◆ **TRY IT**:
Please turn the lines in the records starting at "صفحات دکترتو" and ending at "E CAMP（こーひー きゃんぷ）」", both included, into a numbered list. Skip blank lines and leave the pictures out.

Dataset excerpts:
'''
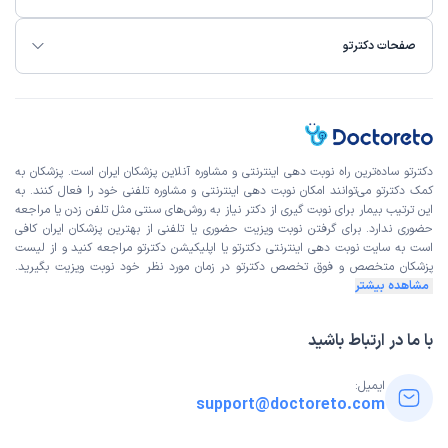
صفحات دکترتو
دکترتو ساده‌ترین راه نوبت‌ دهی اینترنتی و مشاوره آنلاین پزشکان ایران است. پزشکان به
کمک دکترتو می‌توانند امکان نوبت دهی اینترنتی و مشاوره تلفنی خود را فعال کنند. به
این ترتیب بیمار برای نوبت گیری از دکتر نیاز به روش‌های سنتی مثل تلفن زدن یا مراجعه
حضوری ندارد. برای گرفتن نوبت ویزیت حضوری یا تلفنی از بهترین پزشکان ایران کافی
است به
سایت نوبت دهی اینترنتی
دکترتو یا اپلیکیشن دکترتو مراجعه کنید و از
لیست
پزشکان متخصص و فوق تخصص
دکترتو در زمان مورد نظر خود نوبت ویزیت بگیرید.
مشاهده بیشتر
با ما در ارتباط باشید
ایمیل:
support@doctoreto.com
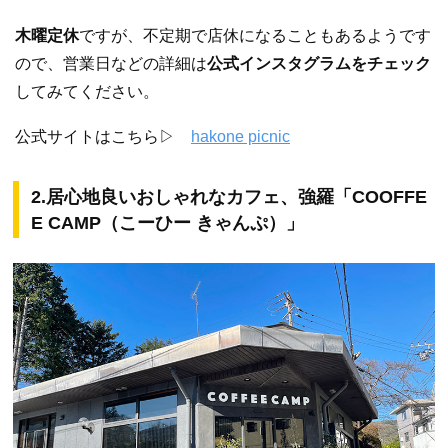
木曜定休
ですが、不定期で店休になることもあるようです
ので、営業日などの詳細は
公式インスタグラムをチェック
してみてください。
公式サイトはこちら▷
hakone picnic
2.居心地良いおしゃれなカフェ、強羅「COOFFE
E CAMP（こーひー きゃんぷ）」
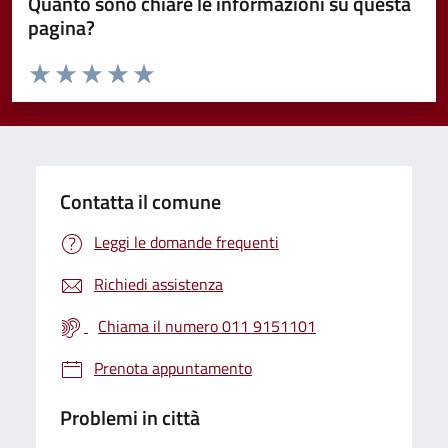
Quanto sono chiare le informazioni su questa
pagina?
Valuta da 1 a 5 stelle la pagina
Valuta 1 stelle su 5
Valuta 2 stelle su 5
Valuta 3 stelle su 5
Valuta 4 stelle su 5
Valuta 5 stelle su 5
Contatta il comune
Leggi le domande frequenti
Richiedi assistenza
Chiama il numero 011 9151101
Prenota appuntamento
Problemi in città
'''
'''
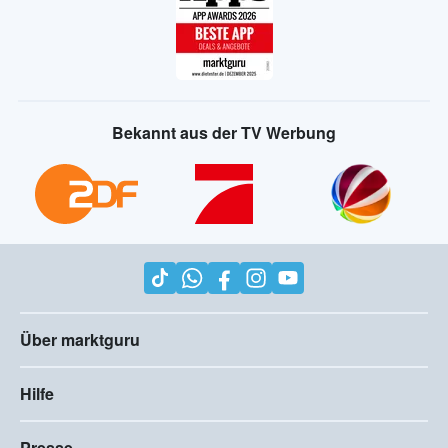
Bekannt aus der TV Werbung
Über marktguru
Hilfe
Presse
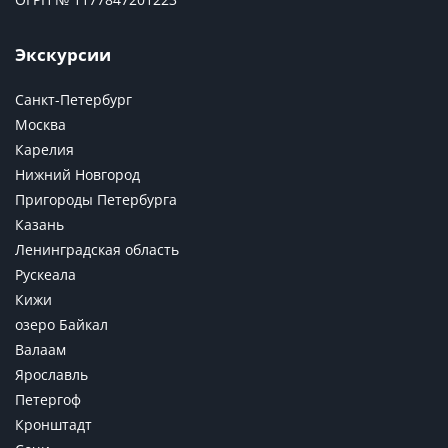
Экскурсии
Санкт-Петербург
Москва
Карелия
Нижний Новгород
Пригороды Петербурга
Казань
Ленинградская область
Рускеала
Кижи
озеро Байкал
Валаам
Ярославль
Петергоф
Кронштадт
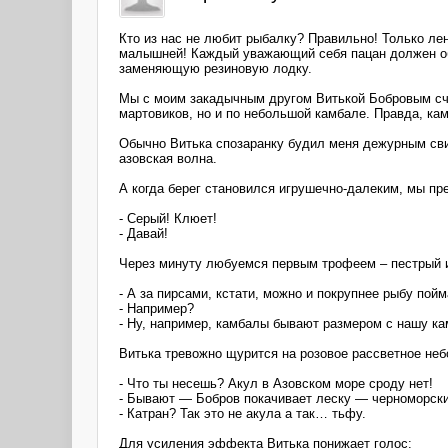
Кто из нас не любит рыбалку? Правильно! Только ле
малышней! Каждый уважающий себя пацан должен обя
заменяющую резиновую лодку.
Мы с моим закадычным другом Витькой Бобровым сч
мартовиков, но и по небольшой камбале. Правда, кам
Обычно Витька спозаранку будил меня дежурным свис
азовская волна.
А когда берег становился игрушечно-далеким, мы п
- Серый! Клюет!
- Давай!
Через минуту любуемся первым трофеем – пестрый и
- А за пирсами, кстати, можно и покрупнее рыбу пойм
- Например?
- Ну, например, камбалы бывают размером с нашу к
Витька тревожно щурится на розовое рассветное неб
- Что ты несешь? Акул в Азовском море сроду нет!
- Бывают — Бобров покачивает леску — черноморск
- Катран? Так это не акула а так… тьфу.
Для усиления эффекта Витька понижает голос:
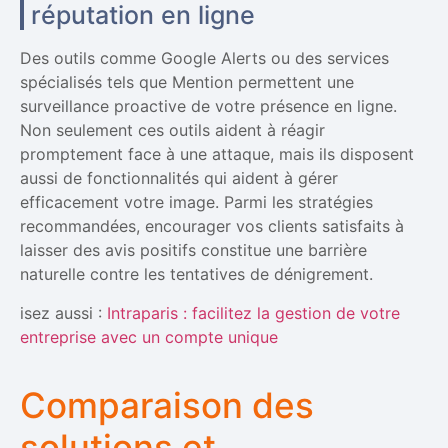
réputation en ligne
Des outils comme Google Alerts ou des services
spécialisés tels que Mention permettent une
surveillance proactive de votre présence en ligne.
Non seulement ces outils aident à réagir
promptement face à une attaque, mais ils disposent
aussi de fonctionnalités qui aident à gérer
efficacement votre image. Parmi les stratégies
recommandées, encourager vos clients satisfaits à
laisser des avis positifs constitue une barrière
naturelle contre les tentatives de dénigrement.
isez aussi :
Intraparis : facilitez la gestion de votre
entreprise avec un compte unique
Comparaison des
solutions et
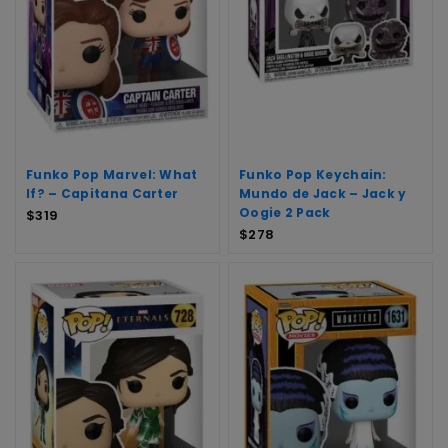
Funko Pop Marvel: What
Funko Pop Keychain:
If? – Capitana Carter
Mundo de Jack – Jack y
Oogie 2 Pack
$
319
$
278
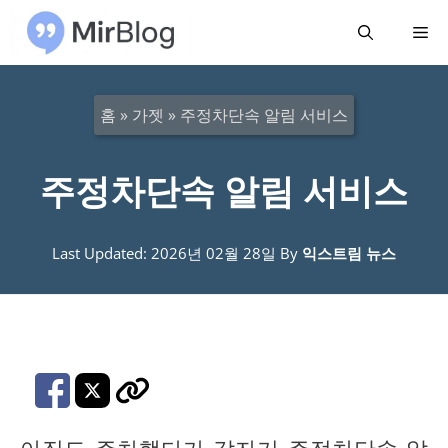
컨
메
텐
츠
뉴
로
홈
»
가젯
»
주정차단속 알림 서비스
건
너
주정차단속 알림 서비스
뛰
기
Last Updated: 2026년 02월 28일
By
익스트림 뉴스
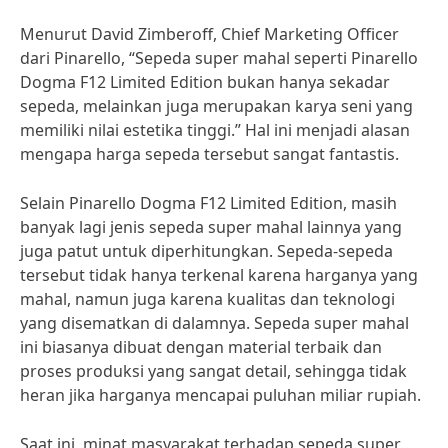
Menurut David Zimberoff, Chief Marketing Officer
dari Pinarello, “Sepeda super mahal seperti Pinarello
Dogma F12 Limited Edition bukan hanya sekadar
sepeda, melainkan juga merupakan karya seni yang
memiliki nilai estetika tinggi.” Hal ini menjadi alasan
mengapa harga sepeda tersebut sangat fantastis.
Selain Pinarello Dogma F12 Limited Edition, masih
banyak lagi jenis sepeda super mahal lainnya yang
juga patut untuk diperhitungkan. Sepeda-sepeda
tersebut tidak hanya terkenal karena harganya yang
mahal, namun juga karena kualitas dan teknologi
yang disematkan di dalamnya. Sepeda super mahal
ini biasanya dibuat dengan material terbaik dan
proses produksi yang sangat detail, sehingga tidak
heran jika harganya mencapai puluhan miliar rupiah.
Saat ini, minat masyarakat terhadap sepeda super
'''
'''
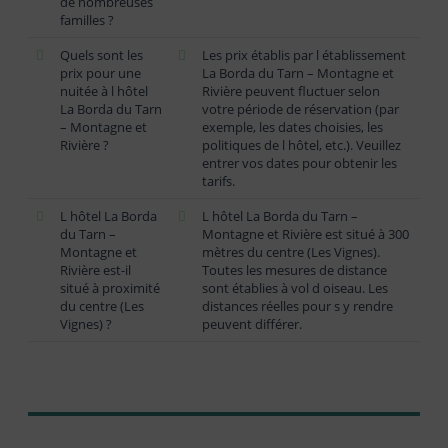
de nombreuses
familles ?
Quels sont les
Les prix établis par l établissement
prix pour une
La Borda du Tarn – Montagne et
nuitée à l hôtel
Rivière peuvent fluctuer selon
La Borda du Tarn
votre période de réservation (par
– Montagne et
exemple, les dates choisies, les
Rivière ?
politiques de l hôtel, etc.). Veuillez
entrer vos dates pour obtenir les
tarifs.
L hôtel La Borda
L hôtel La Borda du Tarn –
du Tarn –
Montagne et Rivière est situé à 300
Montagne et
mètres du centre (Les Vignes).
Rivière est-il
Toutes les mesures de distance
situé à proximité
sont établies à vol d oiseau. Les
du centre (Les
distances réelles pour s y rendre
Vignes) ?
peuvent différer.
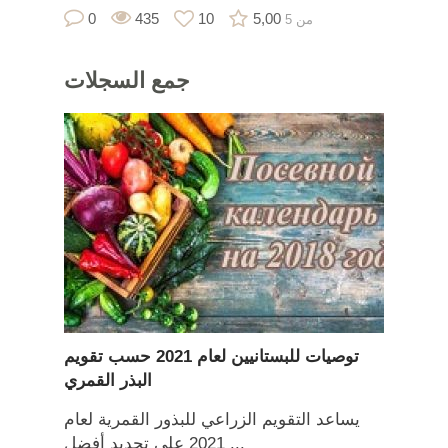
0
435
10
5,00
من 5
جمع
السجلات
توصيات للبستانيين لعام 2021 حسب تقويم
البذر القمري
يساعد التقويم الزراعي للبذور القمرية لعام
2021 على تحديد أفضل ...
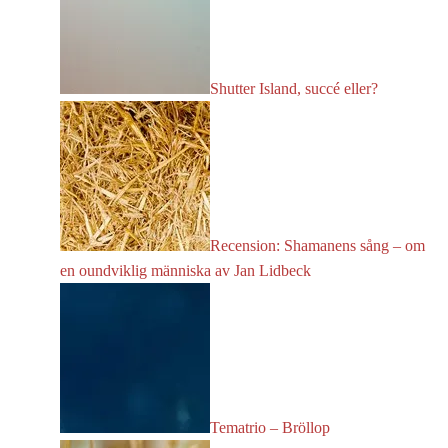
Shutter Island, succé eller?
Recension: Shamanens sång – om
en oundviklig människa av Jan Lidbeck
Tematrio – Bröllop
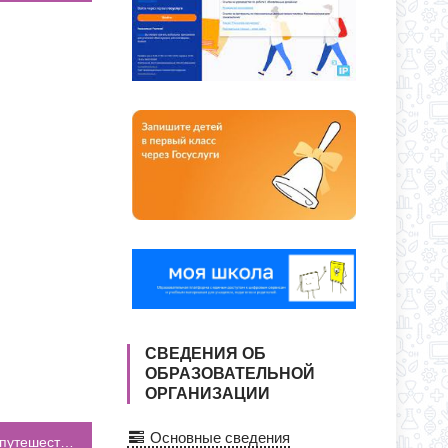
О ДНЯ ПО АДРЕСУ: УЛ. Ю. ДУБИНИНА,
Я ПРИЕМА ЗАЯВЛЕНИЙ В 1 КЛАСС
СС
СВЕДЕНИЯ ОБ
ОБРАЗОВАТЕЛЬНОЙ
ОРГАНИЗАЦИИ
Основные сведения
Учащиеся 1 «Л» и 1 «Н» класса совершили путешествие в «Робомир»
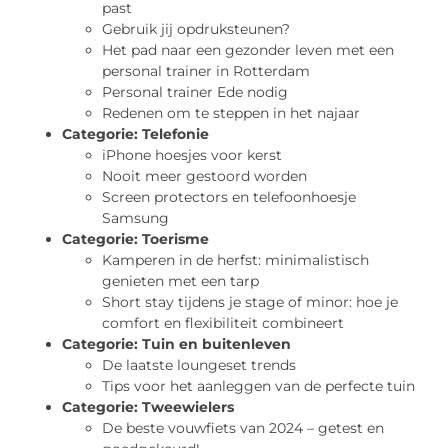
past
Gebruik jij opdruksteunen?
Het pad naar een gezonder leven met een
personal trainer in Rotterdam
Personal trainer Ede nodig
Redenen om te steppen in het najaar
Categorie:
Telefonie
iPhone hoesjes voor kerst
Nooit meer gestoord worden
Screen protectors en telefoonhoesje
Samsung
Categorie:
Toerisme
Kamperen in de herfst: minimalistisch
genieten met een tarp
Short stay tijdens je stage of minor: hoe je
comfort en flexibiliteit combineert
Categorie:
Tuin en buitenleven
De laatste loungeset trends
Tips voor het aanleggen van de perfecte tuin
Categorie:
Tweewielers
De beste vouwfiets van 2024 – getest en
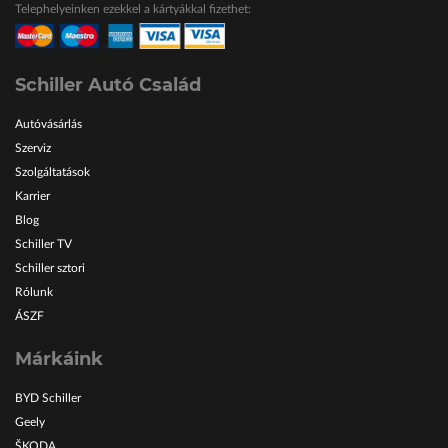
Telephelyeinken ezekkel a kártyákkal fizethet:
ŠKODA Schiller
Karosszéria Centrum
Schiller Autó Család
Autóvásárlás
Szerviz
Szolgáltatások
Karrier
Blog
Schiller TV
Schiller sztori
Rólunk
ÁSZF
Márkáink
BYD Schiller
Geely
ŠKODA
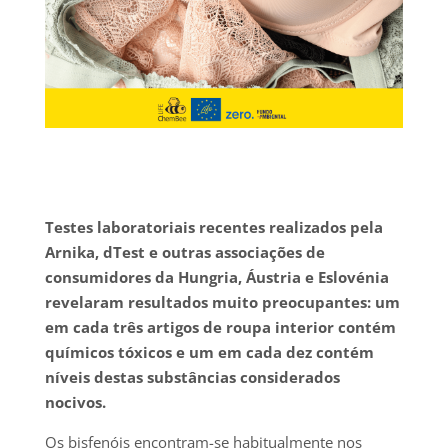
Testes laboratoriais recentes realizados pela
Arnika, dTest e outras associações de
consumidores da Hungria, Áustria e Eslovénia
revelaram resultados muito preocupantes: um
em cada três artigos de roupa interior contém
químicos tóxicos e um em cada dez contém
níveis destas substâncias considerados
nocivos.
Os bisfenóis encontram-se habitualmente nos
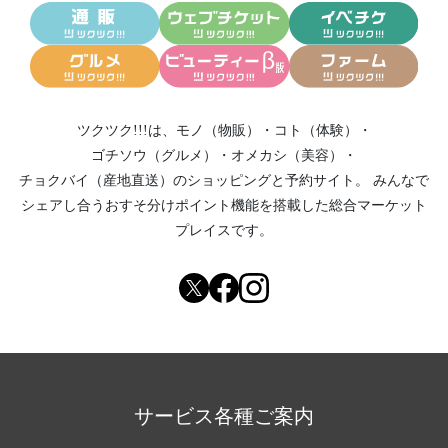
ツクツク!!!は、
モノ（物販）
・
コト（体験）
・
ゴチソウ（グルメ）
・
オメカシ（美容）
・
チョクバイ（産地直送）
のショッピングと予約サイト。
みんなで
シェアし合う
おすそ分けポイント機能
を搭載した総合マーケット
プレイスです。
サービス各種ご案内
'''
◆ **SOLUTION**:
1. صفحات دکترتو
2. دکترتو ساده‌ترین راه نوبت‌ دهی اینترنتی و مشاوره آنلاین پزشکان ایران است. پزشکان به
3. کمک دکترتو می‌توانند امکان نوبت دهی اینترنتی و مشاوره تلفنی خود را فعال کنند. به
4. این ترتیب بیمار برای نوبت گیری از دکتر نیاز به روش‌های سنتی مثل تلفن زدن یا مراجعه
5. حضوری ندارد. برای گرفتن نوبت ویزیت حضوری یا تلفنی از بهترین پزشکان ایران کافی
6. است به
7. سایت نوبت دهی اینترنتی
8. دکترتو یا اپلیکیشن دکترتو مراجعه کنید و از
9. لیست
10. پزشکان متخصص و فوق تخصص
11. دکترتو در زمان مورد نظر خود نوبت ویزیت بگیرید.
12. مشاهده بیشتر
13. با ما در ارتباط باشید
14. ایمیل:
15. support@doctoreto.com
16. 木曜定休
17. ですが、不定期で店休になることもあるようです
18. ので、営業日などの詳細は
19. 公式インスタグラムをチェック
20. してみてください。
21. 公式サイトはこちら▷
22. hakone picnic
23. 2.居心地良いおしゃれなカフェ、強羅「COOFFE
24. E CAMP（こーひー きゃんぷ）」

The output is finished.